(Beginning of STUDY MATERIAL)

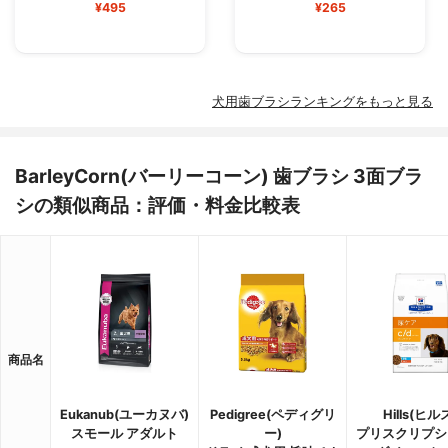
¥495
¥265
犬用歯ブラシランキングをもっと見る
BarleyCorn(バーリーコーン) 歯ブラシ 3面ブラ
シの類似商品：評価・料金比較表
商品名
Eukanub(ユーカヌバ)
Pedigree(ペディグリ
Hills(ヒル
スモール アダルト
ー)
プリスクリプシ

(End of STUDY MATERIAL)

TASK TO COMPLETE:
Everything in the records above except the pictures is to be reproduced word for word.

OUTPUT:
¥495
¥265
犬用歯ブラシランキングをもっと見る
BarleyCorn(バーリーコーン) 歯ブラシ 3面ブラ
シの類似商品：評価・料金比較表
商品名
Eukanub(ユーカヌバ)
Pedigree(ペディグリ
Hills(ヒル
スモール アダルト
ー)
プリスクリプシ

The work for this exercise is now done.